Shortly after the end of the United States' involvement in Vietnam, a nonprofit organization based in Colorado was formed to provide life-enriching sports opportunities for children, youth, and adults who are blind or visually impaired--the United States Association of Blind Athletes (USABA).
Today, the USABA has evolved into a national organization that provides the competitor who is blind or visually impaired the chance to participate in a variety of sports. The USABA offers nine summertime sports: athletics (track and field), cycling, equestrian, football (soccer) 5-a-side (see sidebar on page 63 for more information), goalball (see sidebar below for more information), judo, rowing, sailing, and swimming, and three wintertime sports: Alpine (downhill) skiing, biathlon (cross country skiing and shooting), and Nordic (cross country) skiing.
Recently, the USABA, working in conjunction with the U.S. Olympic Committee's (USOC) Paralympic Division, has taken on an additional challenge--to help those who have served in the U.S. military by creating and improving opportunities for service personnel and veterans who are blind or visually impaired. Through the new Military Sports Program, the USABA is working to enhance the acceleration of the rehabilitation process for servicemembers and veterans through sport, recreation, and physical activity and to assist in the reintegration of servicemembers back into their local communities.
The need for such a program stems from the very nature of the wounds experienced by our fighting men and women in Iraq. The Survey of Ophthalmology journal reports that nearly 13 percent of those who are seriously wounded from the battles in Iraq have undergone some type of eye surgery. Not since World War I and the use of eye-damaging gas attacks has the incidence of eye damage been so high, a terrible testimonial to the types of weapons being used by our opponents e.g., improvised explosive devices (IEDs).
This initiative is focused at three of the ten VA (Department of Veterans Affairs) Blind Rehabilitation Centers and is designed to assist in the following: site and program assessment, planning, train the trainer programs, program development, implementation, and follow-up. The initial locations were selected based on current demographics showing the existing centers that could serve the highest percentage of veterans with eye injuries. These centers are located in Palo Alto, CA; Hines, IL; and Birmingham, AL. Program expansion to the remaining seven Blind Rehabilitation Centers is under consideration.
The USABA's Military Sports Program will work with the VA Blind Rehabilitation Centers to enhance the centers' rehabilitation programs and to identify appropriate participants for local and regional competition as well as to assist with geographical transfers and to ensure that the necessary resources and information are available to support the increases in services for the veterans.
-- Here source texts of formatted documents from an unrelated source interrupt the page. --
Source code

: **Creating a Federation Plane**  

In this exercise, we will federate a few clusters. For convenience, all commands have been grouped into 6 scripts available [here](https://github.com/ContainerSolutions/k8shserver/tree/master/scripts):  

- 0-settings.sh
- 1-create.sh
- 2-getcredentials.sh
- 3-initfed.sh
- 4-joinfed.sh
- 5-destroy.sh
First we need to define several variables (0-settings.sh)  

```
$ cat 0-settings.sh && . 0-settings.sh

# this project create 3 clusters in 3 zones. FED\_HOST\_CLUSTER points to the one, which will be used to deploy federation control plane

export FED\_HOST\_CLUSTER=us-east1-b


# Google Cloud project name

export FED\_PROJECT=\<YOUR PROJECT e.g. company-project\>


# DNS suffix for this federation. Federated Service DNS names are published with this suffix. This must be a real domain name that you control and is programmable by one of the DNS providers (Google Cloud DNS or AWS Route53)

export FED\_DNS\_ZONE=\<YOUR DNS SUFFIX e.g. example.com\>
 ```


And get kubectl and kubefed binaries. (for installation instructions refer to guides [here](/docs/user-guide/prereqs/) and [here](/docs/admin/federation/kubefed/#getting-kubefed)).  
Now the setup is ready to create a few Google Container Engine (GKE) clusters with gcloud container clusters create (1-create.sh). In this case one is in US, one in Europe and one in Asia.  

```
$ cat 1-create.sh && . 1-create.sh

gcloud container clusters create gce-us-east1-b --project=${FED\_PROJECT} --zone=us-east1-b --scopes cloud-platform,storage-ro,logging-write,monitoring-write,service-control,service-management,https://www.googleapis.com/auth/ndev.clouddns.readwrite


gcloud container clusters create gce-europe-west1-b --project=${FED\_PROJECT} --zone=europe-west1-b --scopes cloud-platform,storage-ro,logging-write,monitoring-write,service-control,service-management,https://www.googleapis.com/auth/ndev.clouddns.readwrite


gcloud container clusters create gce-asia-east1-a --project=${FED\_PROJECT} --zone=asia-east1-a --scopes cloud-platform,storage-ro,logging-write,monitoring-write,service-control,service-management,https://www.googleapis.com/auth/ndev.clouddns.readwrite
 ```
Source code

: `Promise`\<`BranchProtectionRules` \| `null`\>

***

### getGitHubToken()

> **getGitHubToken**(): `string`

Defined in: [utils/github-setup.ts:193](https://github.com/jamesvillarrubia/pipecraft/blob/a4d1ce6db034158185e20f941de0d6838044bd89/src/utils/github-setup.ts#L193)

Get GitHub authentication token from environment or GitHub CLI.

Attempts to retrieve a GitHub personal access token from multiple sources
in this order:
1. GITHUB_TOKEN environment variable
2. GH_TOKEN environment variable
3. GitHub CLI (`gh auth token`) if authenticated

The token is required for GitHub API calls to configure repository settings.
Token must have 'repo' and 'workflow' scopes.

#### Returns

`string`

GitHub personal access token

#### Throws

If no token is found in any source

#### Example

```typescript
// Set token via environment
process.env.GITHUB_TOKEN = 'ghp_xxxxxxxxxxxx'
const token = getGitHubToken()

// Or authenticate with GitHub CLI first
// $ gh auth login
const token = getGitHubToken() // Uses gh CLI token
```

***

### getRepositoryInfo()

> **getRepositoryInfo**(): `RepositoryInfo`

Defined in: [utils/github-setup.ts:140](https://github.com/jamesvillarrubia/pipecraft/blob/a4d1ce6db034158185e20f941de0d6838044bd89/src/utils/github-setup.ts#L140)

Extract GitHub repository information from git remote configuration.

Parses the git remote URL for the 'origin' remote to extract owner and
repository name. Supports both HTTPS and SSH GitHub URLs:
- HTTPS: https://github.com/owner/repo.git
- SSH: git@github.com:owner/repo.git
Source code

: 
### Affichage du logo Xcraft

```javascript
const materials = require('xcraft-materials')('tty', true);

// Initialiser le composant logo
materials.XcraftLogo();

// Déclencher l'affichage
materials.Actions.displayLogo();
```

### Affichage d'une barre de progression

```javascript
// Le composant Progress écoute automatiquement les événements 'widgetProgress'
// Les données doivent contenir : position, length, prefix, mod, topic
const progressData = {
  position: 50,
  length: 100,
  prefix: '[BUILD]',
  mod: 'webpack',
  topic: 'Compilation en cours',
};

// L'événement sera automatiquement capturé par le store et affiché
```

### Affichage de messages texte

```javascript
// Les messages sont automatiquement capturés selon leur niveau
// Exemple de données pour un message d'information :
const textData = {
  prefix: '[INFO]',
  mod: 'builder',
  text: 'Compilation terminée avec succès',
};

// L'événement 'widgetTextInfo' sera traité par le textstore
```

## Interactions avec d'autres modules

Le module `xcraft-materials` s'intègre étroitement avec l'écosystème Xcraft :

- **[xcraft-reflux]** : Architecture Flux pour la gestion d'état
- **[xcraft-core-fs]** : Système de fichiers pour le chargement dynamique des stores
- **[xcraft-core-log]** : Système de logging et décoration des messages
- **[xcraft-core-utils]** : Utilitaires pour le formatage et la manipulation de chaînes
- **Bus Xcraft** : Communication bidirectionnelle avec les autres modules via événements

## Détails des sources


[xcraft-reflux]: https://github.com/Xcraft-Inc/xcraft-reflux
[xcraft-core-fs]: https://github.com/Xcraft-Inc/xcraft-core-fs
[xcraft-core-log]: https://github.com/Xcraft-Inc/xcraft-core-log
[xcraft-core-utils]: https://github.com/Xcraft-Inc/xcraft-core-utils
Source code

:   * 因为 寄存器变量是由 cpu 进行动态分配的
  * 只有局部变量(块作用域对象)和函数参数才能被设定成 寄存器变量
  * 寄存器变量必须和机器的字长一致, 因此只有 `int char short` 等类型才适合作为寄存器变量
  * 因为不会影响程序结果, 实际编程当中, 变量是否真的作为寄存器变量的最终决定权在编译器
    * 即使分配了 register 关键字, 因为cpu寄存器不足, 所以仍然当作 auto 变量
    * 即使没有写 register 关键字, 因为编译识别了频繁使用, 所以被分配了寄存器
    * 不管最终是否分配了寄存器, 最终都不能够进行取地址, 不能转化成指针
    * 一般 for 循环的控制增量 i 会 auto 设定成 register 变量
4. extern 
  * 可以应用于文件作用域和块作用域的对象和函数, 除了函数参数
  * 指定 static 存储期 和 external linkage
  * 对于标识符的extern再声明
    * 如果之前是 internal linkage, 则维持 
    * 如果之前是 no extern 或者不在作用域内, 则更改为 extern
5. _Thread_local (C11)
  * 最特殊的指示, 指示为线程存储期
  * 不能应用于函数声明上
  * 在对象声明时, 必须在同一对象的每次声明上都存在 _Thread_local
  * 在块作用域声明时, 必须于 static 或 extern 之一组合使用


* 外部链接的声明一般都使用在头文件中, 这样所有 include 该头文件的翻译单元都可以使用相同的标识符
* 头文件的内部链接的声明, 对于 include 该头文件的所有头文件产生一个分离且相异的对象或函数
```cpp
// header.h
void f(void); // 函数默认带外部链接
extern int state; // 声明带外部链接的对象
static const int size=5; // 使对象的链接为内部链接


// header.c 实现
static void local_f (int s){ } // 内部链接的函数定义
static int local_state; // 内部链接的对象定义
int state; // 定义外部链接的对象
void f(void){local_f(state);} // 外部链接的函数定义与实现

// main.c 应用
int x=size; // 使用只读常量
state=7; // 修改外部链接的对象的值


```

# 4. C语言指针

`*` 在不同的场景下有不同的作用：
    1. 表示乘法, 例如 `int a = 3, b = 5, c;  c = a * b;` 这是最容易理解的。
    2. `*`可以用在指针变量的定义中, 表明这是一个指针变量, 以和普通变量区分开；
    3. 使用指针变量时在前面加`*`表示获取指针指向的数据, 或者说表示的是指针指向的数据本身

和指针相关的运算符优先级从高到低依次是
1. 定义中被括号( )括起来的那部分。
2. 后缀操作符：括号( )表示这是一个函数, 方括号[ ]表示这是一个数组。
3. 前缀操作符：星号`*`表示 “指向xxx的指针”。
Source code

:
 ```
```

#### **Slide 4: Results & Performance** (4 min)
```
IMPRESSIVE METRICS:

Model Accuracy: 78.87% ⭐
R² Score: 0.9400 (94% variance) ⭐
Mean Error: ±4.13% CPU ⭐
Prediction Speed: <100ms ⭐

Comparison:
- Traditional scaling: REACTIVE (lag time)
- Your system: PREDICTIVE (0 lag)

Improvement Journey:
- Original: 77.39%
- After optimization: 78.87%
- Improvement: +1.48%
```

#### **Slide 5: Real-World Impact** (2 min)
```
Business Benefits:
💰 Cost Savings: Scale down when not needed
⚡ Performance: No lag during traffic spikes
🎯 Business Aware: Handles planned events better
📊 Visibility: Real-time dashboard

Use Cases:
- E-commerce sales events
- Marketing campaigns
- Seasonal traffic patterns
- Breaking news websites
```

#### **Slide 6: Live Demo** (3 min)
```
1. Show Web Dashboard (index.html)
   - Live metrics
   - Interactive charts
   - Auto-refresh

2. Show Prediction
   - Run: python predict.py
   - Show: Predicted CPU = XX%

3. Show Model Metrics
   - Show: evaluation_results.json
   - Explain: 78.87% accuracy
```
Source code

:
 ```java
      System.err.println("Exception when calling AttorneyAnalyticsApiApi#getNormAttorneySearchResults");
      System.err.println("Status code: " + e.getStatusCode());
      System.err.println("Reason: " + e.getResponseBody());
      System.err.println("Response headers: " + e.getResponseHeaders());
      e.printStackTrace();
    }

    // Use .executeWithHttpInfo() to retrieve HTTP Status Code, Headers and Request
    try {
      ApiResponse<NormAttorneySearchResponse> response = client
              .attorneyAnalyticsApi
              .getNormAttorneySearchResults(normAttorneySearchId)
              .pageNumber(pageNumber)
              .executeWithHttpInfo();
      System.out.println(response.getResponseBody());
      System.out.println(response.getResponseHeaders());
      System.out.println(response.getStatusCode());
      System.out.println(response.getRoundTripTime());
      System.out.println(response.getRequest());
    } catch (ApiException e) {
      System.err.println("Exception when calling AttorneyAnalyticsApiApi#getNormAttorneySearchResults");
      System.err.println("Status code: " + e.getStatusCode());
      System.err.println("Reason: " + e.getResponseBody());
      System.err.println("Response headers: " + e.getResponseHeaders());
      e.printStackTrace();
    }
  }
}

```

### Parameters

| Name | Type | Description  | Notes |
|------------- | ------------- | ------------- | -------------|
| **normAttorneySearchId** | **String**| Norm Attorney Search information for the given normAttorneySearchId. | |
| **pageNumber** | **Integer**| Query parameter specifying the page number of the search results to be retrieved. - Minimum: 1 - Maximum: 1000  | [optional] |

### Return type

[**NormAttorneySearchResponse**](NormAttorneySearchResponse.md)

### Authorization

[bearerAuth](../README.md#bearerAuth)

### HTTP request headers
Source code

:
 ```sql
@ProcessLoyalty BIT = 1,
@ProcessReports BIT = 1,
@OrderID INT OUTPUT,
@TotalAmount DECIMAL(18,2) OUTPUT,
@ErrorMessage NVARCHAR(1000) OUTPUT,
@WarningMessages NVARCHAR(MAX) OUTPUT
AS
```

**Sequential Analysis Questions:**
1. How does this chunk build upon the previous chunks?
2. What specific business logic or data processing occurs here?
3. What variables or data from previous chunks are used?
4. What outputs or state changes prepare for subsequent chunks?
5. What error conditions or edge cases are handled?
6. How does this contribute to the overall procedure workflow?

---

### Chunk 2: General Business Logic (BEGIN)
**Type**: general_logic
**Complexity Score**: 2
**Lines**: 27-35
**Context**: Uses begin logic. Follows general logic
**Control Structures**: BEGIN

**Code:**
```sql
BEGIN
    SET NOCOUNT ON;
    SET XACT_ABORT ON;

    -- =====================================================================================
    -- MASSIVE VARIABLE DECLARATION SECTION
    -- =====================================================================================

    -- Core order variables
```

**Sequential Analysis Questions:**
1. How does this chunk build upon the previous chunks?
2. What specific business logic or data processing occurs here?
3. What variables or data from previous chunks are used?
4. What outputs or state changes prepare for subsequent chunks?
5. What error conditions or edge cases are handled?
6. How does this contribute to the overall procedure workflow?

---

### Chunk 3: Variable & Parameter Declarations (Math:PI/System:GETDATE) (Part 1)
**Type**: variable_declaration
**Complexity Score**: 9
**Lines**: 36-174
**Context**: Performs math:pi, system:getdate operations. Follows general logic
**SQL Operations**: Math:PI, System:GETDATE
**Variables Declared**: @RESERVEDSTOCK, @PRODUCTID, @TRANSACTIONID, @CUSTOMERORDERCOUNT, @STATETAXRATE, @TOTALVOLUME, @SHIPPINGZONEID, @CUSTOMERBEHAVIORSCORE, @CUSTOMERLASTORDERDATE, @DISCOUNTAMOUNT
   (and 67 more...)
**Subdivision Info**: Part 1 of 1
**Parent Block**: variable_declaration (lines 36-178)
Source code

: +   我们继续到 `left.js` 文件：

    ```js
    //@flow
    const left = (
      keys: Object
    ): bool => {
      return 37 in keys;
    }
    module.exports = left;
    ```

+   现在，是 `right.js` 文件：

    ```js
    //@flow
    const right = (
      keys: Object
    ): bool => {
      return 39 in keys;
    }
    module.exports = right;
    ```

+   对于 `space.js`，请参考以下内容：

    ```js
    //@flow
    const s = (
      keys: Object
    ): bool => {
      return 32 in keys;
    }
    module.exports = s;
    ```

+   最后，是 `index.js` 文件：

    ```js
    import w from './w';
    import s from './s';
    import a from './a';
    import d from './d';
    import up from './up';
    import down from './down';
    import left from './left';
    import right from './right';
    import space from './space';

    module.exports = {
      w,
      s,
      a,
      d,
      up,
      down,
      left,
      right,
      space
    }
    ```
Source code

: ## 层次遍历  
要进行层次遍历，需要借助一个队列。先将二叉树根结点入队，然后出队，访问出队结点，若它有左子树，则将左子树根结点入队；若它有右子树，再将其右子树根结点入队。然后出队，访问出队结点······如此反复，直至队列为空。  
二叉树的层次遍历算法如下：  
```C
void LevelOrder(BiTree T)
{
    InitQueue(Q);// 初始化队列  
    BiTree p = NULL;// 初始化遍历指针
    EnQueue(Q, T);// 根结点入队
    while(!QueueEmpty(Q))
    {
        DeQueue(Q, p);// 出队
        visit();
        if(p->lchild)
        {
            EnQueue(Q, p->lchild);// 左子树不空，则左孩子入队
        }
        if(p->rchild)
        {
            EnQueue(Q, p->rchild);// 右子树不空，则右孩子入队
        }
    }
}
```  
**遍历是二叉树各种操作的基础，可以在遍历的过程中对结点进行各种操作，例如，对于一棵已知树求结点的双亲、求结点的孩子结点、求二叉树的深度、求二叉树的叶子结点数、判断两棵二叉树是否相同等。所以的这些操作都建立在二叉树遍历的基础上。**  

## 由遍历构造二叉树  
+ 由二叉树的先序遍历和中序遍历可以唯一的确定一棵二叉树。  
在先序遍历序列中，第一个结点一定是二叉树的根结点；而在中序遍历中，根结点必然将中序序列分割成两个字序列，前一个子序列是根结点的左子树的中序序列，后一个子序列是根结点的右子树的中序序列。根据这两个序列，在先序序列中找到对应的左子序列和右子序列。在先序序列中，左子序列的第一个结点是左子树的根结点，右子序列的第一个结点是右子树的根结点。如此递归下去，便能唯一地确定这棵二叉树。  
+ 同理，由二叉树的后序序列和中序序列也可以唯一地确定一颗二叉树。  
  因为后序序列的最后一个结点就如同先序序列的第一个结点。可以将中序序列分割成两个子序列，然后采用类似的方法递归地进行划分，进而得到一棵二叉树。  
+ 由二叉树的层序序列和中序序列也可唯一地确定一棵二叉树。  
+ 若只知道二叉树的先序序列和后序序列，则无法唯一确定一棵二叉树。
Many of the veterans who attend the Blind Rehabilitation Centers don't necessarily live nearby. Some have to travel great distances to attend the training. In its assistance with geographical transfers, the USABA is working to ensure that when a servicemember or veteran leaves a Blind Rehabilitation Center, the individual is armed with enough information so that on returning home he or she knows the community-based programs to help continue their program.
The objective of the United States Association for Blind Athletes (USABA) Military Sports Program is "to enhance the lives of those veterans and servicemembers who are blind and visually impaired and to accelerate their rehabilitation process through sport, recreation, physical activity and employment."